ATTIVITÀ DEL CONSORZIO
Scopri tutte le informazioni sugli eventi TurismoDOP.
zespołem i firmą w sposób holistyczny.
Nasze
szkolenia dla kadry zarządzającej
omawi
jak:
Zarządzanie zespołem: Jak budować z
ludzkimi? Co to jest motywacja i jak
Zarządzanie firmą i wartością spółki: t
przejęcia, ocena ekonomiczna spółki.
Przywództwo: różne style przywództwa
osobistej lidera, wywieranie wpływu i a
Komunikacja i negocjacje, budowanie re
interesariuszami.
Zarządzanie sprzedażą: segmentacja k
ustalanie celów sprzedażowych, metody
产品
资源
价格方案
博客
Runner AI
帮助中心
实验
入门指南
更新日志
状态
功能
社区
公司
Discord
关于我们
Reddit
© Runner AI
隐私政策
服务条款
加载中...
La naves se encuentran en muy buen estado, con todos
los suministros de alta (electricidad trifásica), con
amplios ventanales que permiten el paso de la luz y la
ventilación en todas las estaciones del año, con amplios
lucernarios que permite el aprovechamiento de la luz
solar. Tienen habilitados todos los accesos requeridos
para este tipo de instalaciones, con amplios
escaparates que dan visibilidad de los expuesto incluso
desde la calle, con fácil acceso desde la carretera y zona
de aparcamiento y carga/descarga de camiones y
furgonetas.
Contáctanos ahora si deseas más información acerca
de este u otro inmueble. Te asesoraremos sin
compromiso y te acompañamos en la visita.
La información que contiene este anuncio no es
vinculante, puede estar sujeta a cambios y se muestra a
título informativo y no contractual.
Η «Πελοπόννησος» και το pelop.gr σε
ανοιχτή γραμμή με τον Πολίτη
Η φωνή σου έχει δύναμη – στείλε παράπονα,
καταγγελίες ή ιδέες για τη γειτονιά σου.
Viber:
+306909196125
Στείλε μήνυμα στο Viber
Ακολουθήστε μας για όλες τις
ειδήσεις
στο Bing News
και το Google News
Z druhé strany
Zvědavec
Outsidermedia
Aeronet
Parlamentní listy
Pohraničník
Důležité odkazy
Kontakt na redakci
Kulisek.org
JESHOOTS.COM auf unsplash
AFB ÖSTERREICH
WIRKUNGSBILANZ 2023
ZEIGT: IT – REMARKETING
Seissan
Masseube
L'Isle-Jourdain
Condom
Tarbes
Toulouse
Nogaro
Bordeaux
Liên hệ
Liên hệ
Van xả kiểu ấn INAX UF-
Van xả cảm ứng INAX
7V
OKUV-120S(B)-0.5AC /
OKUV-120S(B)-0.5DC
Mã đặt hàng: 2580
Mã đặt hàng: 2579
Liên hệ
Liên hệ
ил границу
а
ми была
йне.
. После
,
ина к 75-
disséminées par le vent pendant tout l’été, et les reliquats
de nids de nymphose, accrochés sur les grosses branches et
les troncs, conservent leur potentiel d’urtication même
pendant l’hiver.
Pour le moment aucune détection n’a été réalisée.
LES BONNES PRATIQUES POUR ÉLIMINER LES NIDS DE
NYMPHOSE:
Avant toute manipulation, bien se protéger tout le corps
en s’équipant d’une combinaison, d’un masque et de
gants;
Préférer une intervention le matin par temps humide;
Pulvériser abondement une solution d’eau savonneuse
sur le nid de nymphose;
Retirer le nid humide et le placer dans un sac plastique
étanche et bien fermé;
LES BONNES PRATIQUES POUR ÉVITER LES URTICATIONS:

| Exercise details |
Copy every line of the entries above, keeping each word, character, and line break unchanged.

| The answer |
ATTIVITÀ DEL CONSORZIO
Scopri tutte le informazioni sugli eventi TurismoDOP.
zespołem i firmą w sposób holistyczny.
Nasze
szkolenia dla kadry zarządzającej
omawi
jak:
Zarządzanie zespołem: Jak budować z
ludzkimi? Co to jest motywacja i jak
Zarządzanie firmą i wartością spółki: t
przejęcia, ocena ekonomiczna spółki.
Przywództwo: różne style przywództwa
osobistej lidera, wywieranie wpływu i a
Komunikacja i negocjacje, budowanie re
interesariuszami.
Zarządzanie sprzedażą: segmentacja k
ustalanie celów sprzedażowych, metody
产品
资源
价格方案
博客
Runner AI
帮助中心
实验
入门指南
更新日志
状态
功能
社区
公司
Discord
关于我们
Reddit
© Runner AI
隐私政策
服务条款
加载中...
La naves se encuentran en muy buen estado, con todos
los suministros de alta (electricidad trifásica), con
amplios ventanales que permiten el paso de la luz y la
ventilación en todas las estaciones del año, con amplios
lucernarios que permite el aprovechamiento de la luz
solar. Tienen habilitados todos los accesos requeridos
para este tipo de instalaciones, con amplios
escaparates que dan visibilidad de los expuesto incluso
desde la calle, con fácil acceso desde la carretera y zona
de aparcamiento y carga/descarga de camiones y
furgonetas.
Contáctanos ahora si deseas más información acerca
de este u otro inmueble. Te asesoraremos sin
compromiso y te acompañamos en la visita.
La información que contiene este anuncio no es
vinculante, puede estar sujeta a cambios y se muestra a
título informativo y no contractual.
Η «Πελοπόννησος» και το pelop.gr σε
ανοιχτή γραμμή με τον Πολίτη
Η φωνή σου έχει δύναμη – στείλε παράπονα,
καταγγελίες ή ιδέες για τη γειτονιά σου.
Viber:
+306909196125
Στείλε μήνυμα στο Viber
Ακολουθήστε μας για όλες τις
ειδήσεις
στο Bing News
και το Google News
Z druhé strany
Zvědavec
Outsidermedia
Aeronet
Parlamentní listy
Pohraničník
Důležité odkazy
Kontakt na redakci
Kulisek.org
JESHOOTS.COM auf unsplash
AFB ÖSTERREICH
WIRKUNGSBILANZ 2023
ZEIGT: IT – REMARKETING
Seissan
Masseube
L'Isle-Jourdain
Condom
Tarbes
Toulouse
Nogaro
Bordeaux
Liên hệ
Liên hệ
Van xả kiểu ấn INAX UF-
Van xả cảm ứng INAX
7V
OKUV-120S(B)-0.5AC /
OKUV-120S(B)-0.5DC
Mã đặt hàng: 2580
Mã đặt hàng: 2579
Liên hệ
Liên hệ
ил границу
а
ми была
йне.
. После
,
ина к 75-
disséminées par le vent pendant tout l’été, et les reliquats
de nids de nymphose, accrochés sur les grosses branches et
les troncs, conservent leur potentiel d’urtication même
pendant l’hiver.
Pour le moment aucune détection n’a été réalisée.
LES BONNES PRATIQUES POUR ÉLIMINER LES NIDS DE
NYMPHOSE:
Avant toute manipulation, bien se protéger tout le corps
en s’équipant d’une combinaison, d’un masque et de
gants;
Préférer une intervention le matin par temps humide;
Pulvériser abondement une solution d’eau savonneuse
sur le nid de nymphose;
Retirer le nid humide et le placer dans un sac plastique
étanche et bien fermé;
LES BONNES PRATIQUES POUR ÉVITER LES URTICATIONS:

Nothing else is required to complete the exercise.